Wednesday 4 June 2008

Jurisdiction Revisited Once More

The issue of jurisdiction in the context of human rights has been a focal point of much academic research in the past decade. Marko Milanovic of the Belgrade Centre for Human Rights has just posted a pre-print of an upcoming article in the Human Rights Law Review on SSRN, entitled 'From Compromise to Principle: Clarifying the Concept of State Jurisdiction in Human Rights Treaties'. The article explores the differences between jurisdiction under general international law and under human rights law. The emphasis is on the case law of the European Court of Human Rights. This is the abstract:

The extraterritorial application of human rights treaties is surely one of the most interesting issues that international law is facing today. Questions as to when a state owes obligations under a human rights treaty towards an individual located outside its territory are being brought more and more frequently, before courts both international and domestic. Victims of aerial bombardment, inhabitants of territories under military occupation - including deposed dictators, suspected terrorists detained in Guantanamo by the United States, and the family of a former KGB spy who was assassinated in London through the use of a radioactive toxin, allegedly at the orders or with the collusion of the Russian government - all of these people have claimed protection from human rights law against a state affecting their lives while acting outside its territory. Obviously, all of these matters are extremely politically and legally sensitive, leading to much confusion, ambiguity and compromise in the existing case law. Further complexity is added by the often concurrent questions such as state responsibility for acts of international organizations or the relationship between human rights law and humanitarian law.

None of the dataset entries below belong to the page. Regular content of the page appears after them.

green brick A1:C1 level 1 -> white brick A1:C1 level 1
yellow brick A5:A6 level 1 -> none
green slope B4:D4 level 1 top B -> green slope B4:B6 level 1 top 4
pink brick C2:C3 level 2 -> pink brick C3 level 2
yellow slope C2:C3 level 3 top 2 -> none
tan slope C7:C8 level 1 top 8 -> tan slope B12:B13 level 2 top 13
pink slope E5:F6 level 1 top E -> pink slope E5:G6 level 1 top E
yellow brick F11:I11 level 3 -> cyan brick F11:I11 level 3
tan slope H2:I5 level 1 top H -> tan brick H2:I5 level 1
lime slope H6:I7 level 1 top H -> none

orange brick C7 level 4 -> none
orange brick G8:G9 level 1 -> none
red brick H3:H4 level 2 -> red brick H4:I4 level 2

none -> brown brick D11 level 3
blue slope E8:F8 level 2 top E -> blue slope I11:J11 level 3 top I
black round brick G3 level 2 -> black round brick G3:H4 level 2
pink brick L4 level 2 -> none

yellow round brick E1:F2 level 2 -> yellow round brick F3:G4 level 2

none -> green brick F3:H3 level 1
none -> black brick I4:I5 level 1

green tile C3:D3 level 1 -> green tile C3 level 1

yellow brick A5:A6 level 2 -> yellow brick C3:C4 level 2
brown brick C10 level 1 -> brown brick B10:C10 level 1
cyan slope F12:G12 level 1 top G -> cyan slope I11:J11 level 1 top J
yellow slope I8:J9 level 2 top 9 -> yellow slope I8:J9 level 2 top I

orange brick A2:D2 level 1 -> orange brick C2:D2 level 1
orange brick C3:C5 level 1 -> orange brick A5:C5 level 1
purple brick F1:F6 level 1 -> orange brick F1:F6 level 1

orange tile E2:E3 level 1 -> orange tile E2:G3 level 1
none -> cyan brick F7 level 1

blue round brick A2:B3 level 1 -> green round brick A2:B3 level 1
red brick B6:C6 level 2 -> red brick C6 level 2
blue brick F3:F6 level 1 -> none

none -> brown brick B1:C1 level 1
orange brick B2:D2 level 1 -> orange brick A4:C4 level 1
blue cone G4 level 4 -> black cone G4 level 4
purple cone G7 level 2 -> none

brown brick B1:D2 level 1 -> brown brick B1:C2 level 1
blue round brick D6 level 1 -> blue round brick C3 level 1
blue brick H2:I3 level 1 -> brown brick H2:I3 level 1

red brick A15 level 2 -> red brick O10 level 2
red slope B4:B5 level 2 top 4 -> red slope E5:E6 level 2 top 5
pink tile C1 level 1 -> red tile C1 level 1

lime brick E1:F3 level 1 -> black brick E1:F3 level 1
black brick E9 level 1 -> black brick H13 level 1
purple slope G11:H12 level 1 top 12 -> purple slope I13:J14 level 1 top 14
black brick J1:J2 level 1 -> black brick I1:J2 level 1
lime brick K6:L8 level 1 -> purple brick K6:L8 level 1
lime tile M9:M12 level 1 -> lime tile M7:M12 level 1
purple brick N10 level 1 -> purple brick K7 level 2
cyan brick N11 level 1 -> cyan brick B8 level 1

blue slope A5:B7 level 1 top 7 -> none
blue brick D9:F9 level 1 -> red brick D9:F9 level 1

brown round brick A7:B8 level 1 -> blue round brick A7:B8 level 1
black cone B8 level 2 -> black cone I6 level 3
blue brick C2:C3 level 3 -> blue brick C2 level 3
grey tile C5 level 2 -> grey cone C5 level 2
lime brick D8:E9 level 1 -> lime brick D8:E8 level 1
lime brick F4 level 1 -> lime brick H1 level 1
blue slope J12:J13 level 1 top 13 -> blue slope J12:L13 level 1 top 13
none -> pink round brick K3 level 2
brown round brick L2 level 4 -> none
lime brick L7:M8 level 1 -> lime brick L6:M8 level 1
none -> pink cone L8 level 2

This article will not be attempting to establish whether a particular human rights treaty should apply in a specific factual situation or not, or whether this case or that was wrongly decided. Though the latter kind of analysis in particular cannot be avoided - or, indeed, is to be relished - the purpose of this article is more systemic - to unravel the notion of 'jurisdiction' found in the clauses of various human rights treaties, particularly those protecting civil and political rights, which define their scope of applicability, and on the interpretation of which the extraterritorial application of these treaties ultimately hinges. As will be seen, a number of concepts hide themselves behind this single word, 'jurisdiction', and its different meanings contribute to the confusion found both in the jurisprudence and in academic commentary. The article will first provide a brief overview of jurisdiction clauses in the various treaties, and will then proceed to distinguish this notion of 'jurisdiction' from that eponymous notion in general international law, and from the concept of state responsibility.